Run a single test to determine which viruses have infected an individual | healthcare technology | Scoop.it

New technology developed by Howard Hughes Medical Institute (HHMI) researchers makes it possible to test for current and past infections with any known human virus by analyzing a single drop of a person's blood. The method, called VirScan, is an efficient alternative to existing diagnostics that test for specific viruses one at a time, according to the scientists.


With VirScan, researchers can run a single test to determine which viruses have infected an individual, rather than limiting their analysis to particular viruses.


That unbiased approach could uncover unexpected factors affecting individual patients' health, and also expands opportunities to analyze and compare viral infections in large populations. The analysis reportedly can be performed for about $25 per blood sample.

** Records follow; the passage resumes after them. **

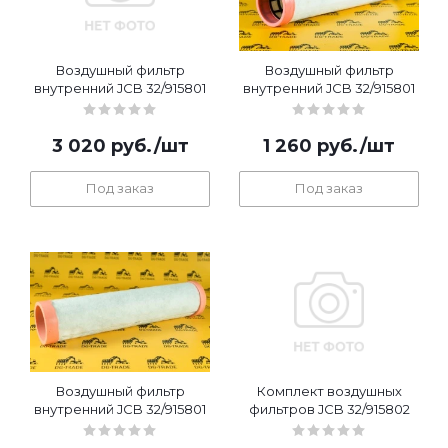
Воздушный фильтр
Воздушный фильтр
внутренний JCB 32/915801
внутренний JCB 32/915801
3 020
руб.
/шт
1 260
руб.
/шт
Под заказ
Под заказ
Воздушный фильтр
Комплект воздушных
внутренний JCB 32/915801
фильтров JCB 32/915802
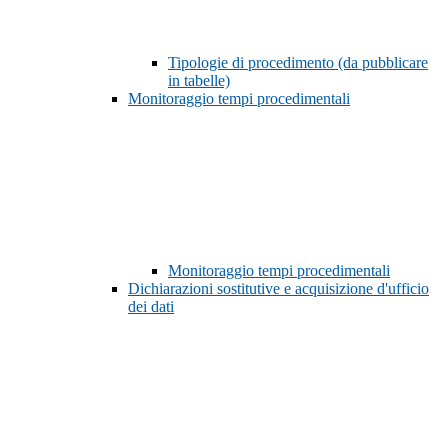
Tipologie di procedimento (da pubblicare
in tabelle)
Monitoraggio tempi procedimentali
Monitoraggio tempi procedimentali
Dichiarazioni sostitutive e acquisizione d'ufficio
dei dati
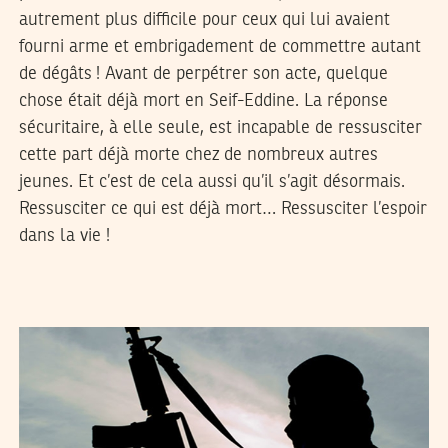
autrement plus difficile pour ceux qui lui avaient
fourni arme et embrigadement de commettre autant
de dégâts ! Avant de perpétrer son acte, quelque
chose était déjà mort en Seif-Eddine. La réponse
sécuritaire, à elle seule, est incapable de ressusciter
cette part déjà morte chez de nombreux autres
jeunes. Et c’est de cela aussi qu’il s’agit désormais.
Ressusciter ce qui est déjà mort… Ressusciter l’espoir
dans la vie !
NADIA AKARI
07
Aug
2013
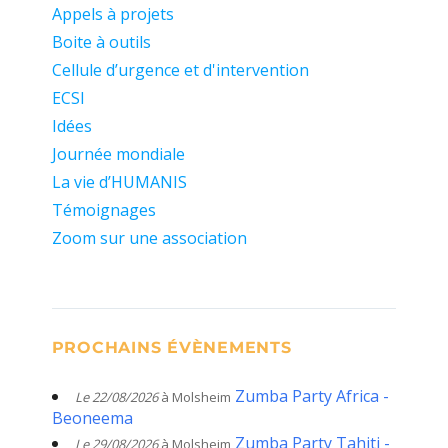
Appels à projets
Boite à outils
Cellule d’urgence et d'intervention
ECSI
Idées
Journée mondiale
La vie d’HUMANIS
Témoignages
Zoom sur une association
PROCHAINS ÉVÈNEMENTS
Zumba Party Africa -
Le 22/08/2026
à Molsheim
Beoneema
Zumba Party Tahiti -
Le 29/08/2026
à Molsheim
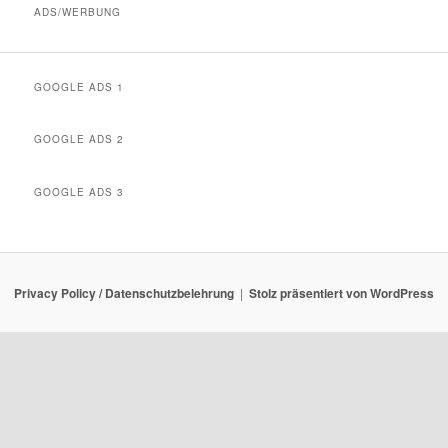
ADS/WERBUNG
GOOGLE ADS 1
GOOGLE ADS 2
GOOGLE ADS 3
Privacy Policy / Datenschutzbelehrung
Stolz präsentiert von WordPress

“We've developed a screening methodology to basically look back in time in people's sera and see what viruses they have experienced,” says Stephen J. Elledge, an HHMI investigator at Brigham and Women's Hospital who led an international team that developed VirScan. “Instead of testing for one individual virus at a time, which is labor intensive, we can assay all of these at once. It's one-stop shopping.”

VirScan works by screening the blood for antibodies against any of the 206 species of viruses known to infect humans. The immune system produces pathogen-specific antibodies when it encounters a virus for the first time, and it can continue to make those antibodies for years or decades after it clears an infection. That means VirScan not only identifies viral infections that the immune system is actively fighting, but also provides a history of an individual's past infections.